-- DATA RECORDS follows --

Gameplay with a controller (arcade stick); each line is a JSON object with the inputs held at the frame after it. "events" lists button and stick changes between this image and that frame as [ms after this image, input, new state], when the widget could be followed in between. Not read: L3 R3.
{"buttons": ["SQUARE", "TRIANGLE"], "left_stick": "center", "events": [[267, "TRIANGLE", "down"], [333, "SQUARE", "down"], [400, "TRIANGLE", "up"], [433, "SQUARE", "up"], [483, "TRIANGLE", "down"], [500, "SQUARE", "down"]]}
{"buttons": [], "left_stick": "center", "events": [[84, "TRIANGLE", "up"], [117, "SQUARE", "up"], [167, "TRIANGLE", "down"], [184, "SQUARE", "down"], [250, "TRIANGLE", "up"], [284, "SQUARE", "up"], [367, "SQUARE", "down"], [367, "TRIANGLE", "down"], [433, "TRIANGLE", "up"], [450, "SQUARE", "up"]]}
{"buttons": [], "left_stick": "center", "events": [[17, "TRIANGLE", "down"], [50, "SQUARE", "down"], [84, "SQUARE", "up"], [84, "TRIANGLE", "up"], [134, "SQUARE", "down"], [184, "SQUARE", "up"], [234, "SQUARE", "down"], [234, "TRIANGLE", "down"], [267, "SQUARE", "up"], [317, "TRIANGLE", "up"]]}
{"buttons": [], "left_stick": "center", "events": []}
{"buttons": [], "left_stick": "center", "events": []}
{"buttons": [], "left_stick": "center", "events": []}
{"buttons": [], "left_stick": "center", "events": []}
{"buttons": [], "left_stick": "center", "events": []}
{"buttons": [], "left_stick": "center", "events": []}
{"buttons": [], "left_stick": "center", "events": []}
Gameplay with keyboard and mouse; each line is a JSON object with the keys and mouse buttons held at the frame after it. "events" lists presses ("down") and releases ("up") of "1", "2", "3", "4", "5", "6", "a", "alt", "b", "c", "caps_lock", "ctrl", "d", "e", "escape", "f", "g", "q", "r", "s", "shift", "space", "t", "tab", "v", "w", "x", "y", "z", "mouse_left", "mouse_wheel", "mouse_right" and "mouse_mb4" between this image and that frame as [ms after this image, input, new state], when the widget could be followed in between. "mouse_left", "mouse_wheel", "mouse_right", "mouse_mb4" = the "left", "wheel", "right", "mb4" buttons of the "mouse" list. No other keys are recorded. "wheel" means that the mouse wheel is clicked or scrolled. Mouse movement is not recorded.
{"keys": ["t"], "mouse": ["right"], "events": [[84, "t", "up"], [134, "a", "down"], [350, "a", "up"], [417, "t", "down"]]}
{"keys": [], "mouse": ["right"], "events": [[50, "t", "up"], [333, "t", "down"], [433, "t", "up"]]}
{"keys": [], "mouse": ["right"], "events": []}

-- DATA RECORDS concluded --

Extract all of the data above without altering anything.

ANSWER FOR THIS EXERCISE —
Gameplay with a controller (arcade stick); each line is a JSON object with the inputs held at the frame after it. "events" lists button and stick changes between this image and that frame as [ms after this image, input, new state], when the widget could be followed in between. Not read: L3 R3.
{"buttons": ["SQUARE", "TRIANGLE"], "left_stick": "center", "events": [[267, "TRIANGLE", "down"], [333, "SQUARE", "down"], [400, "TRIANGLE", "up"], [433, "SQUARE", "up"], [483, "TRIANGLE", "down"], [500, "SQUARE", "down"]]}
{"buttons": [], "left_stick": "center", "events": [[84, "TRIANGLE", "up"], [117, "SQUARE", "up"], [167, "TRIANGLE", "down"], [184, "SQUARE", "down"], [250, "TRIANGLE", "up"], [284, "SQUARE", "up"], [367, "SQUARE", "down"], [367, "TRIANGLE", "down"], [433, "TRIANGLE", "up"], [450, "SQUARE", "up"]]}
{"buttons": [], "left_stick": "center", "events": [[17, "TRIANGLE", "down"], [50, "SQUARE", "down"], [84, "SQUARE", "up"], [84, "TRIANGLE", "up"], [134, "SQUARE", "down"], [184, "SQUARE", "up"], [234, "SQUARE", "down"], [234, "TRIANGLE", "down"], [267, "SQUARE", "up"], [317, "TRIANGLE", "up"]]}
{"buttons": [], "left_stick": "center", "events": []}
{"buttons": [], "left_stick": "center", "events": []}
{"buttons": [], "left_stick": "center", "events": []}
{"buttons": [], "left_stick": "center", "events": []}
{"buttons": [], "left_stick": "center", "events": []}
{"buttons": [], "left_stick": "center", "events": []}
{"buttons": [], "left_stick": "center", "events": []}
Gameplay with keyboard and mouse; each line is a JSON object with the keys and mouse buttons held at the frame after it. "events" lists presses ("down") and releases ("up") of "1", "2", "3", "4", "5", "6", "a", "alt", "b", "c", "caps_lock", "ctrl", "d", "e", "escape", "f", "g", "q", "r", "s", "shift", "space", "t", "tab", "v", "w", "x", "y", "z", "mouse_left", "mouse_wheel", "mouse_right" and "mouse_mb4" between this image and that frame as [ms after this image, input, new state], when the widget could be followed in between. "mouse_left", "mouse_wheel", "mouse_right", "mouse_mb4" = the "left", "wheel", "right", "mb4" buttons of the "mouse" list. No other keys are recorded. "wheel" means that the mouse wheel is clicked or scrolled. Mouse movement is not recorded.
{"keys": ["t"], "mouse": ["right"], "events": [[84, "t", "up"], [134, "a", "down"], [350, "a", "up"], [417, "t", "down"]]}
{"keys": [], "mouse": ["right"], "events": [[50, "t", "up"], [333, "t", "down"], [433, "t", "up"]]}
{"keys": [], "mouse": ["right"], "events": []}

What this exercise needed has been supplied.